Einstein Beams: Recreating the Wave Patterns of Gravitational Lensing

We recreate the optical beams of gravitational lensing in the laboratory. We use a spatial light modulator (SLM) to deflect the components of the wavefront of a monochromatic laser beam into gravitationally lensed trajectories. By suitably programing the SLM we were able to recreate all the observations of gravitational lensing plus new features that have not been observed. Our recreations include two types of observations. One type are the ray-geometric features, such as Einstein rings and arcs. The other type are the wave features, where wave interference produces optical patterns following Bessel-function shapes when the lensing object is symmetric, and more complex astroid patterns exhibiting caustics modulated by interferences when the lensing object is asymmetric (elliptical or binary). The remarkable feature of Einstein beams is that they are an intermediate case of non-diffracting Bessel beams and diffracting Gaussian beams, and thus have a pattern that is preserved upon propagation with a slow expansion.
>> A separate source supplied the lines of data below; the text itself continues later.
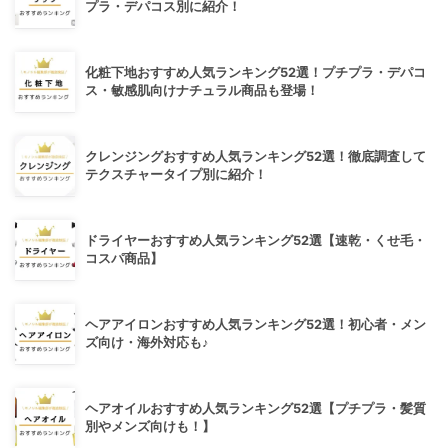
プラ・デパコス別に紹介！
化粧下地おすすめ人気ランキング52選！プチプラ・デパコ
ス・敏感肌向けナチュラル商品も登場！
クレンジングおすすめ人気ランキング52選！徹底調査して
テクスチャータイプ別に紹介！
ドライヤーおすすめ人気ランキング52選【速乾・くせ毛・
コスパ商品】
ヘアアイロンおすすめ人気ランキング52選！初心者・メン
ズ向け・海外対応も♪
ヘアオイルおすすめ人気ランキング52選【プチプラ・髪質
別やメンズ向けも！】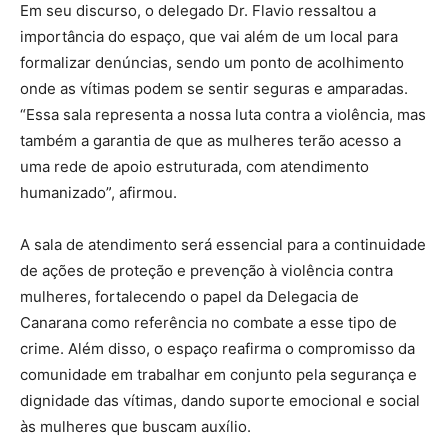
Em seu discurso, o delegado Dr. Flavio ressaltou a
importância do espaço, que vai além de um local para
formalizar denúncias, sendo um ponto de acolhimento
onde as vítimas podem se sentir seguras e amparadas.
“Essa sala representa a nossa luta contra a violência, mas
também a garantia de que as mulheres terão acesso a
uma rede de apoio estruturada, com atendimento
humanizado”, afirmou.
A sala de atendimento será essencial para a continuidade
de ações de proteção e prevenção à violência contra
mulheres, fortalecendo o papel da Delegacia de
Canarana como referência no combate a esse tipo de
crime. Além disso, o espaço reafirma o compromisso da
comunidade em trabalhar em conjunto pela segurança e
dignidade das vítimas, dando suporte emocional e social
às mulheres que buscam auxílio.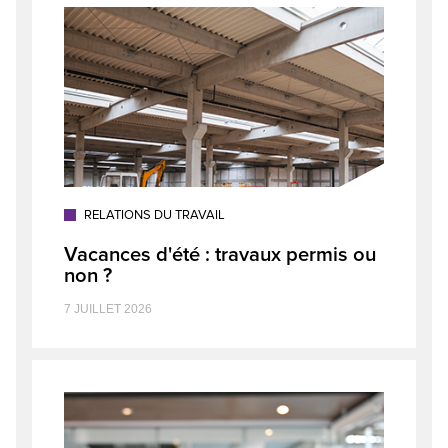
RELATIONS DU TRAVAIL
Vacances d'été : travaux permis ou
non ?
7 JUILLET 2026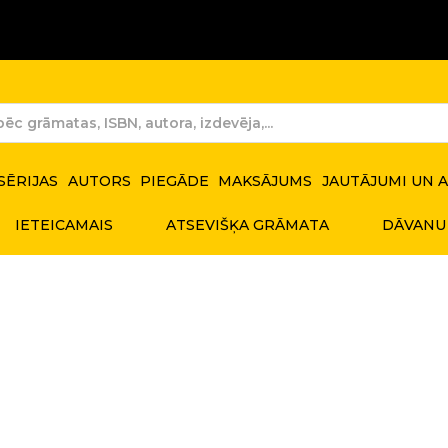
SĒRIJAS
AUTORS
PIEGĀDE
MAKSĀJUMS
JAUTĀJUMI UN 
IETEICAMAIS
ATSEVIŠĶA GRĀMATA
DĀVANU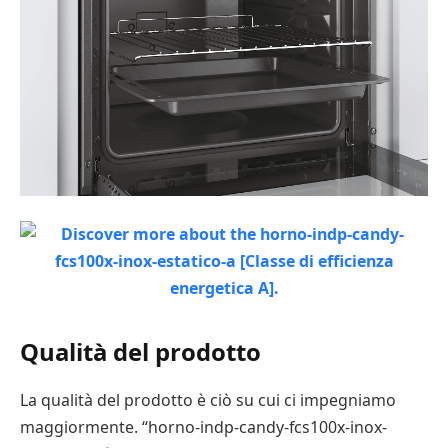
Qualità del prodotto
La qualità del prodotto è ciò su cui ci impegniamo
maggiormente. “horno-indp-candy-fcs100x-inox-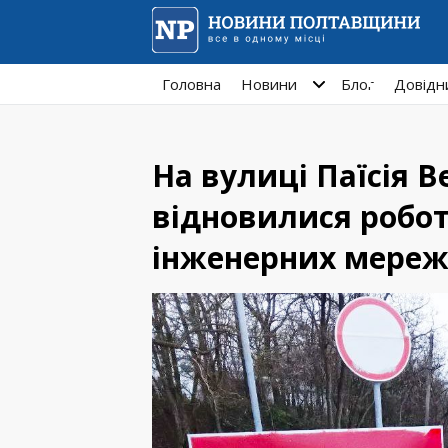
Головна
Новини
Блог
Довідн
На вулиці Паїсія 
відновилися робот
інженерних мере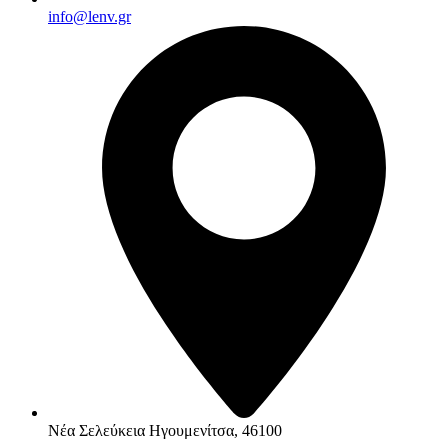
info@lenv.gr
Νέα Σελεύκεια Ηγουμενίτσα, 46100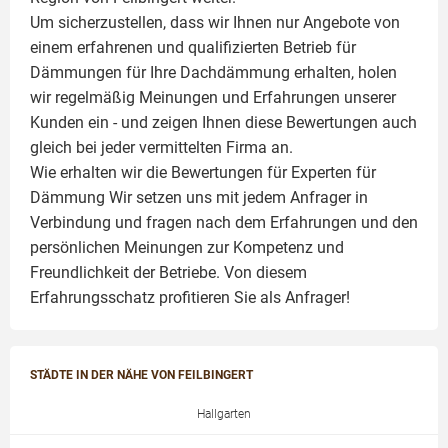
Um sicherzustellen, dass wir Ihnen nur Angebote von
einem erfahrenen und qualifizierten Betrieb für
Dämmungen für Ihre Dachdämmung erhalten, holen
wir regelmäßig Meinungen und Erfahrungen unserer
Kunden ein - und zeigen Ihnen diese Bewertungen auch
gleich bei jeder vermittelten Firma an.
Wie erhalten wir die Bewertungen für
Experten für
Dämmung
Wir setzen uns mit jedem Anfrager in
Verbindung und fragen nach dem Erfahrungen und den
persönlichen Meinungen zur Kompetenz und
Freundlichkeit der Betriebe. Von diesem
Erfahrungsschatz profitieren Sie als Anfrager!
STÄDTE IN DER NÄHE VON FEILBINGERT
Hallgarten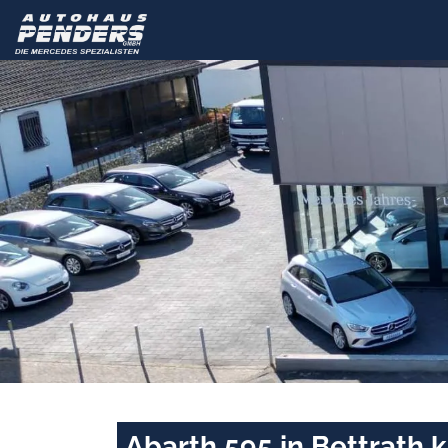
Abarth 595 in Bettrath 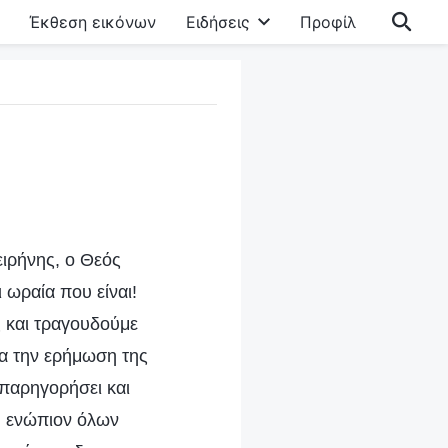
Έκθεση εικόνων
Ειδήσεις
Προφίλ
ειρήνης, ο Θεός
 ωραία που είναι!
 και τραγουδούμε
τια την ερήμωση της
 παρηγορήσει και
ου ενώπιον όλων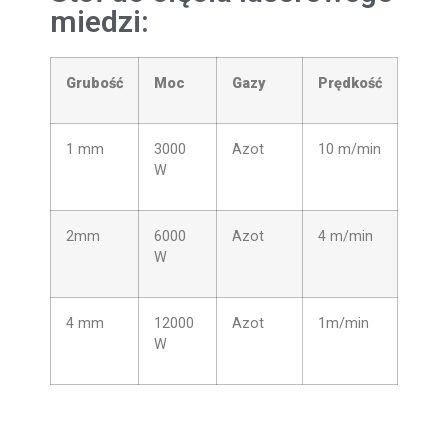
miedzi:
Grubość
Moc
Gazy
Prędkość
1 mm
3000
Azot
10 m/min
W
2mm
6000
Azot
4 m/min
W
4 mm
12000
Azot
1m/min
W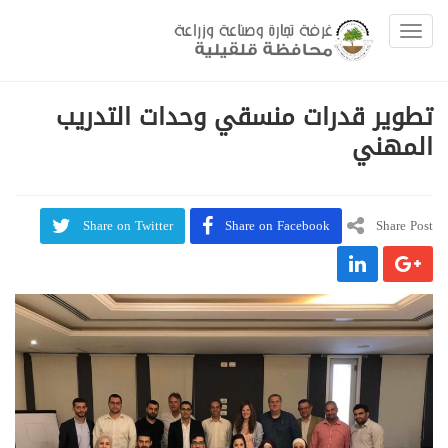
Toggle navigation
تطوير قدرات منسقي وحدات التدريب
المهني
Share on Twitter
Share on Facebook
Share Post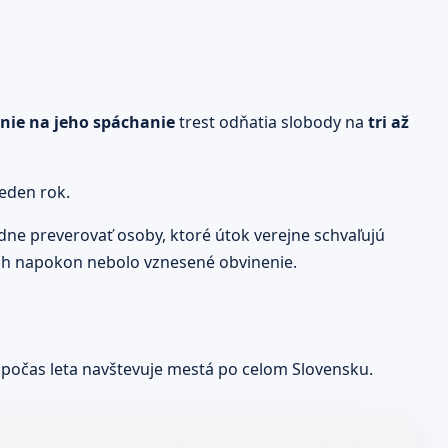
anie na jeho spáchanie
trest odňatia slobody na
tri až
jeden rok.
ne preverovať osoby, ktoré útok verejne schvaľujú
ich napokon nebolo vznesené obvinenie.
 počas leta navštevuje mestá po celom Slovensku.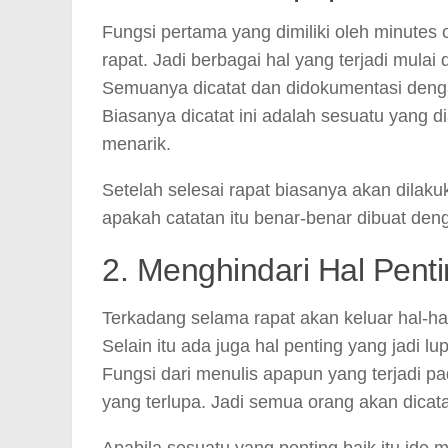
Fungsi pertama yang dimiliki oleh minutes
rapat. Jadi berbagai hal yang terjadi mulai
Semuanya dicatat dan didokumentasi denga
Biasanya dicatat ini adalah sesuatu yang d
menarik.
Setelah selesai rapat biasanya akan dilak
apakah catatan itu benar-benar dibuat deng
2. Menghindari Hal Pent
Terkadang selama rapat akan keluar hal-ha
Selain itu ada juga hal penting yang jadi l
Fungsi dari menulis apapun yang terjadi p
yang terlupa. Jadi semua orang akan dicata
Apabila sesuatu yang penting baik itu ide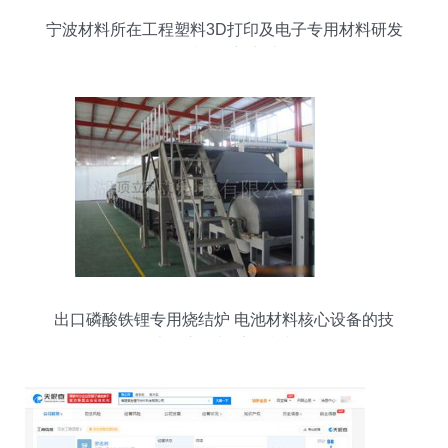
宁波材料所在工程塑料3D打印及电子专用材料研发
领域取得新突破
出口磷酸铁锂专用烧结炉 电池材料核心设备的技
术、市场与采购指南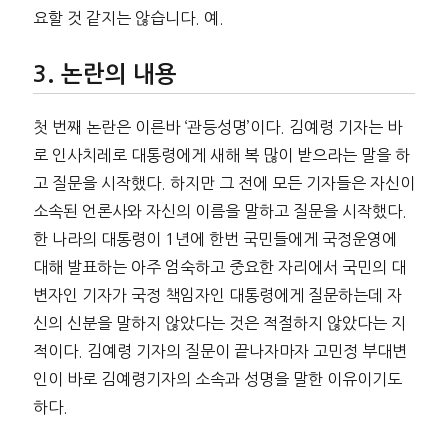
요할 것 같지는 않습니다. 예.
논란의 내용
첫 번째 논란은 이른바 ‘관등성명’이다. 김예령 기자는 바
로 인사치레로 대통령에게 새해 복 많이 받으라는 말을 하
고 질문을 시작했다. 하지만 그 전에 모든 기자들은 자신이
소속된 언론사와 자신의 이름을 말하고 질문을 시작했다.
한 나라의 대통령이 1년에 한번 국민들에게 국정운영에
대해 발표하는 아주 엄숙하고 중요한 자리에서 국민의 대
변자인 기자가 국정 책임자인 대통령에게 질문하는데 자
신의 신분을 말하지 않았다는 것은 적절하지 않았다는 지
적이다. 김예령 기자의 질문이 끝나자마자 고민정 부대변
인이 바로 김예령기자의 소속과 성명을 말한 이유이기도
하다.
Thus, besides their intrinsic interest for investigating lensing, they may be used in optical applications. With our laboratory technique we have investigated other features that have not been seen clearly or widely in astrophysical observations, such as lensed light carrying angular momentum, self-healing and the wavelength dependence of patterns. The technique can also be used to model lensing situations that are difficult to simulate analytically or computationally.